> Exercise description:
Could you transcribe the records below exactly, leaving out every picture?

> Data to use:
--------------------------------------------------

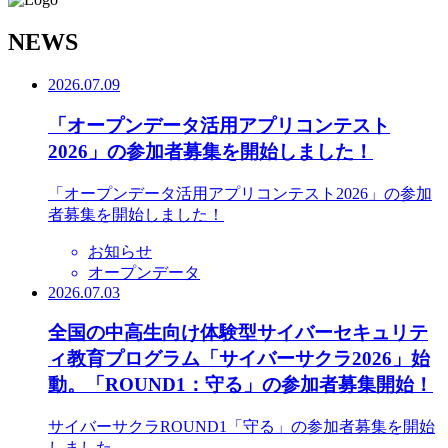
N
EWS
2026.07.09
「オープンデータ活用アプリコンテスト
2026」の参加者募集を開始しました！
「オープンデータ活用アプリコンテスト2026」の参加
者募集を開始しました！
お知らせ
オープンデータ
2026.07.03
全国の中高生向け体験型サイバーセキュリテ
ィ教育プログラム「サイバーサクラ2026」始
動。「ROUND1：守る」の参加者募集開始！
サイバーサクラROUND1「守る」の参加者募集を開始
しました。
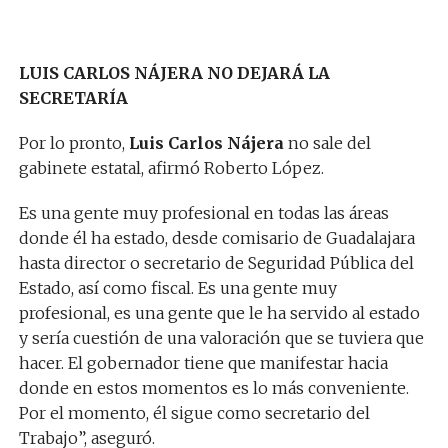
LUIS CARLOS NÁJERA NO DEJARÁ LA
SECRETARÍA
Por lo pronto,
Luis Carlos Nájera
no sale del
gabinete estatal, afirmó Roberto López.
Es una gente muy profesional en todas las áreas
donde él ha estado, desde comisario de Guadalajara
hasta director o secretario de Seguridad Pública del
Estado, así como fiscal. Es una gente muy
profesional, es una gente que le ha servido al estado
y sería cuestión de una valoración que se tuviera que
hacer. El gobernador tiene que manifestar hacia
donde en estos momentos es lo más conveniente.
Por el momento, él sigue como secretario del
Trabajo”, aseguró.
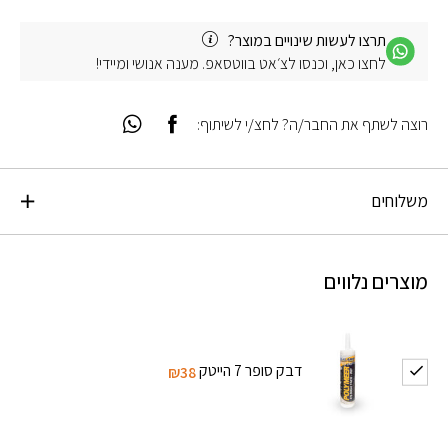
תרצו לעשות שינויים במוצר?
לחצו כאן, וכנסו לצ׳אט בווטסאפ. מענה אנושי ומיידי!
רוצה לשתף את החבר/ה? לחצ/י לשיתוף:
משלוחים
מוצרים נלווים
דבק סופר 7 הייטק
₪38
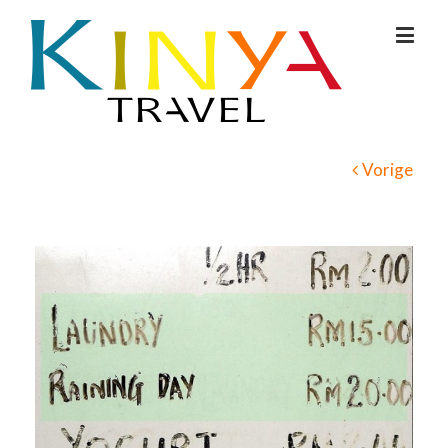
Vorige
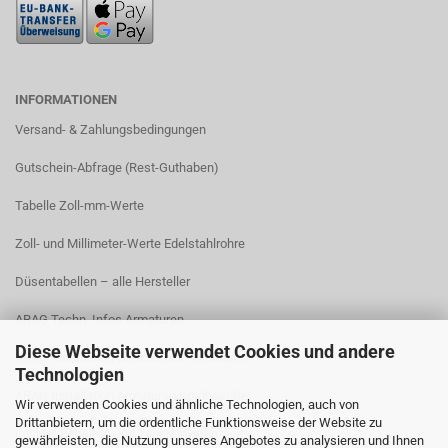
INFORMATIONEN
Versand- & Zahlungsbedingungen​
Gutschein-Abfrage (Rest-Guthaben)
Tabelle Zoll-mm-Werte
Zoll- und Millimeter-Werte Edelstahlrohre
Düsentabellen – alle Hersteller
ARAG Techn. Infos Armaturen
Diese Webseite verwendet Cookies und andere
ARAG Installation Gleichdruck-Armaturen
Technologien
ARAG Installation Armaturen Sprühgeräte
Wir verwenden Cookies und ähnliche Technologien, auch von
Drittanbietern, um die ordentliche Funktionsweise der Website zu
Lechler Behälter- und Tankreinigung
gewährleisten, die Nutzung unseres Angebotes zu analysieren und Ihnen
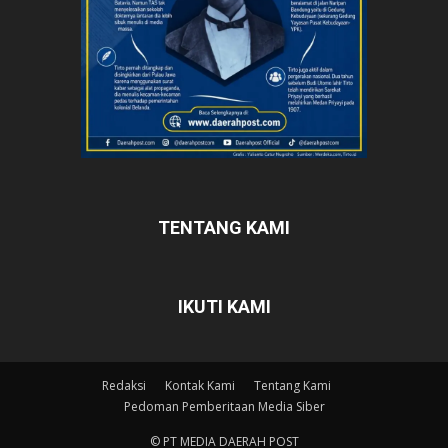
TENTANG KAMI
IKUTI KAMI
Redaksi
Kontak Kami
Tentang Kami
Pedoman Pemberitaan Media Siber
© PT MEDIA DAERAH POST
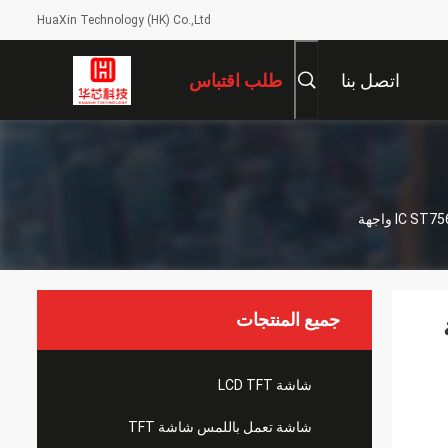
HuaXin Technology (HK) Co.,Ltd
اتصل بنا
طلب اقتباس
جميع المنتجات
شاشة LCD TFT
شاشة تعمل باللمس شاشة TFT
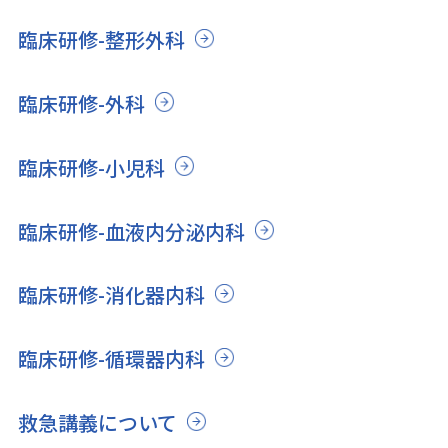
臨床研修-整形外科
臨床研修-外科
臨床研修-小児科
臨床研修-血液内分泌内科
臨床研修-消化器内科
臨床研修-循環器内科
救急講義について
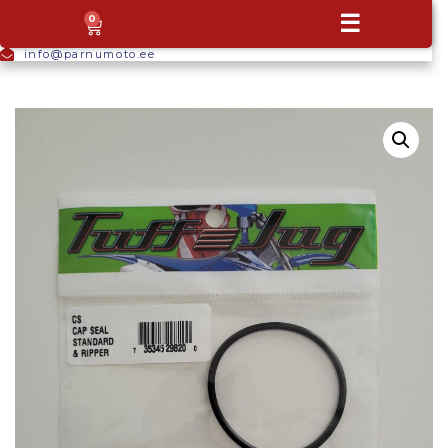
+372
☰
0
5665
9044
info@parnumoto.ee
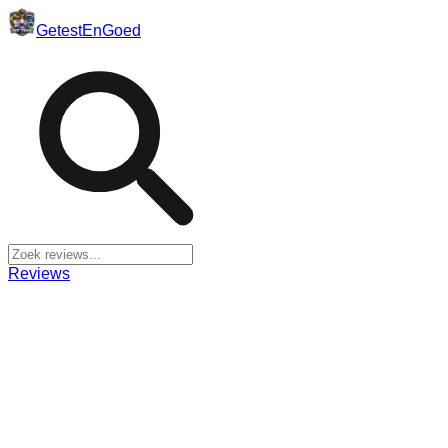
Getest
En
Goed
Reviews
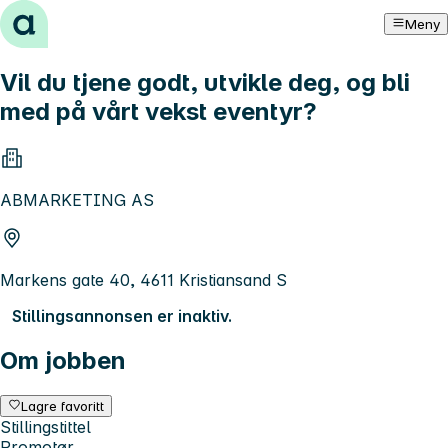
Hopp til innhold
Meny
Vil du tjene godt, utvikle deg, og bli
med på vårt vekst eventyr?
ABMARKETING AS
Markens gate 40, 4611 Kristiansand S
Stillingsannonsen er inaktiv.
Om jobben
Lagre favoritt
Stillingstittel
Promotør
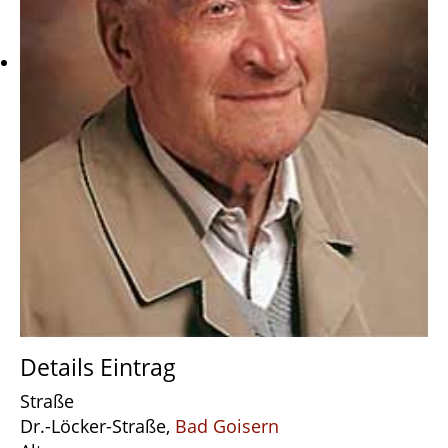
Details Eintrag
Straße
Dr.-Löcker-Straße,
Bad Goisern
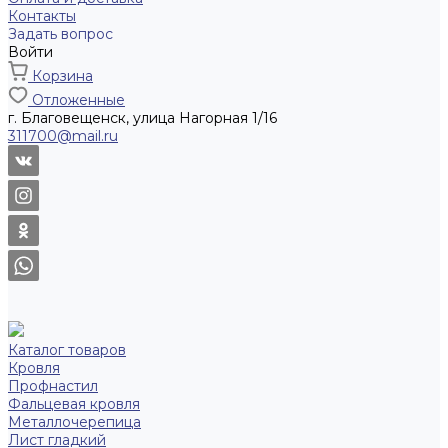
Контакты
Задать вопрос
Войти
Корзина
Отложенные
г. Благовещенск, улица Нагорная 1/16
311700@mail.ru
Каталог товаров
Кровля
Профнастил
Фальцевая кровля
Металлочерепица
Лист гладкий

--------------------------------------------------

> Task solution:
N
EWS
2026.07.09
「オープンデータ活用アプリコンテスト
2026」の参加者募集を開始しました！
「オープンデータ活用アプリコンテスト2026」の参加
者募集を開始しました！
お知らせ
オープンデータ
2026.07.03
全国の中高生向け体験型サイバーセキュリテ
ィ教育プログラム「サイバーサクラ2026」始
動。「ROUND1：守る」の参加者募集開始！
サイバーサクラROUND1「守る」の参加者募集を開始
しました。
LUIS CARLOS NÁJERA NO DEJARÁ LA
SECRETARÍA
Por lo pronto,
Luis Carlos Nájera
no sale del
gabinete estatal, afirmó Roberto López.
Es una gente muy profesional en todas las áreas
donde él ha estado, desde comisario de Guadalajara
hasta director o secretario de Seguridad Pública del
Estado, así como fiscal. Es una gente muy
profesional, es una gente que le ha servido al estado
y sería cuestión de una valoración que se tuviera que
hacer. El gobernador tiene que manifestar hacia
donde en estos momentos es lo más conveniente.
Por el momento, él sigue como secretario del
Trabajo”, aseguró.
תרצו לעשות שינויים במוצר?
לחצו כאן, וכנסו לצ׳אט בווטסאפ. מענה אנושי ומיידי!
רוצה לשתף את החבר/ה? לחצ/י לשיתוף:
משלוחים
מוצרים נלווים
דבק סופר 7 הייטק
₪38
Vorige
INFORMATIONEN
Versand- & Zahlungsbedingungen​
Gutschein-Abfrage (Rest-Guthaben)
Tabelle Zoll-mm-Werte
Zoll- und Millimeter-Werte Edelstahlrohre
Düsentabellen – alle Hersteller
ARAG Techn. Infos Armaturen
Diese Webseite verwendet Cookies und andere
ARAG Installation Gleichdruck-Armaturen
Technologien
ARAG Installation Armaturen Sprühgeräte
Wir verwenden Cookies und ähnliche Technologien, auch von
Drittanbietern, um die ordentliche Funktionsweise der Website zu
Lechler Behälter- und Tankreinigung
gewährleisten, die Nutzung unseres Angebotes zu analysieren und Ihnen
TENTANG KAMI
IKUTI KAMI
Redaksi
Kontak Kami
Tentang Kami
Pedoman Pemberitaan Media Siber
© PT MEDIA DAERAH POST
HuaXin Technology (HK) Co.,Ltd
اتصل بنا
طلب اقتباس
جميع المنتجات
شاشة LCD TFT
شاشة تعمل باللمس شاشة TFT
臨床研修-整形外科
臨床研修-外科
臨床研修-小児科
臨床研修-血液内分泌内科
臨床研修-消化器内科
臨床研修-循環器内科
救急講義について
+372
☰
0
5665
9044
info@parnumoto.ee
Getest
En
Goed
Reviews
Hopp til innhold
Meny
Vil du tjene godt, utvikle deg, og bli
med på vårt vekst eventyr?
ABMARKETING AS
Markens gate 40, 4611 Kristiansand S
Stillingsannonsen er inaktiv.
Om jobben
Lagre favoritt
Stillingstittel
Promotør
Details Eintrag
Straße
Dr.-Löcker-Straße,
Bad Goisern
Контакты
Задать вопрос
Войти
Корзина
Отложенные
г. Благовещенск, улица Нагорная 1/16
311700@mail.ru
Каталог товаров
Кровля
Профнастил
Фальцевая кровля
Металлочерепица
Лист гладкий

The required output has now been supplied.